O presidente do Parlamento pede ao Tribunal Constitucional que tome uma “decisão muito urgente” a fim de esclarecer se os diplomas promulgados pelo Presidente da República violam ou não a chamada “lei-travão”.

O presidente da Assembleia da República, Eduardo Ferro Rodrigues, considera que é “da maior importância” esclarecer a constitucionalidade das três leis do Parlamento sobre apoios sociais. O presidente do Parlamento pede ao Tribunal Constitucional que tome uma “decisão muito urgente” a fim de esclarecer se os diplomas promulgados pelo Presidente da República violam ou não a chamada “lei-travão”.
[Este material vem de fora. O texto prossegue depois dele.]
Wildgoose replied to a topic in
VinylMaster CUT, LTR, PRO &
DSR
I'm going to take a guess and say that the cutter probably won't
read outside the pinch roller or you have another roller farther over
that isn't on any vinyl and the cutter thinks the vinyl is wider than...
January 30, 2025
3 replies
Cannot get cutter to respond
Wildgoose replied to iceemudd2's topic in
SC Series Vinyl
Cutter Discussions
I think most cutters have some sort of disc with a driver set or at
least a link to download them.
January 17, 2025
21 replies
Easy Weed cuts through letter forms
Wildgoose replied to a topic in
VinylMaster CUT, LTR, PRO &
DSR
“Considero da maior importância que não subsistam dúvidas sobre a sua constitucionalidade, sobretudo atenta a relevância da matéria, pelo que apelo a decisão muito urgente do Tribunal Constitucional”, referiu Ferro Rodrigues, em comunicado enviado às redações, após o anúncio do primeiro-ministro, António Costa, de que irá pedir ao Tribunal Constitucional a fiscalização sucessiva dos três diplomas sobre apoios sociais.

Em causa estão três diplomas que foram aprovados na Assembleia da República por uma das chamadas “coligações negativas” (à revelia do PS), que preveem medidas de apoio social “urgentes”, como o aumento dos apoios a pais em teletrabalho, o alargamento dos apoios sociais para trabalhadores independentes, gerentes e empresários em nome individual, e mais medidas excecionais para os profissionais de saúde.

Porém, a Constituição da República indica, no artigo 167.º,  que os deputados e grupos parlamentares “não podem apresentar projetos de lei, propostas de lei ou propostas de alteração que envolvam, no ano económico em curso, aumento das despesas ou diminuição das receitas do Estado previstas no Orçamento”.

O próprio Presidente da República reconhece, na justificação de 12 pontos sobre a promulgação dos diplomas, que “os três diplomas em análise implicam potenciais aumentos de despesas ou reduções de receitas”, ou seja, podem violar a lei-travão. Mas sublinha que são de “montantes não definidos à partida, até porque largamente dependentes de circunstâncias que só a evolução da pandemia permite concretizar”.

Em resposta à promulgação dos diplomas, António Costa defendeu que os diplomas que reforçam os apoios sociais “violam a Constituição”, sendo que “lei é lei” e a Constituição da República deve ser cumprida. “Entendo ser meu dever solicitar ao Tribunal Constitucional a apreciação das normas aprovadas pela Assembleia da República e que considero inconstitucionais”, disse, salientando que o Parlamento “não pode aumentar a despesa nem diminuir receita”.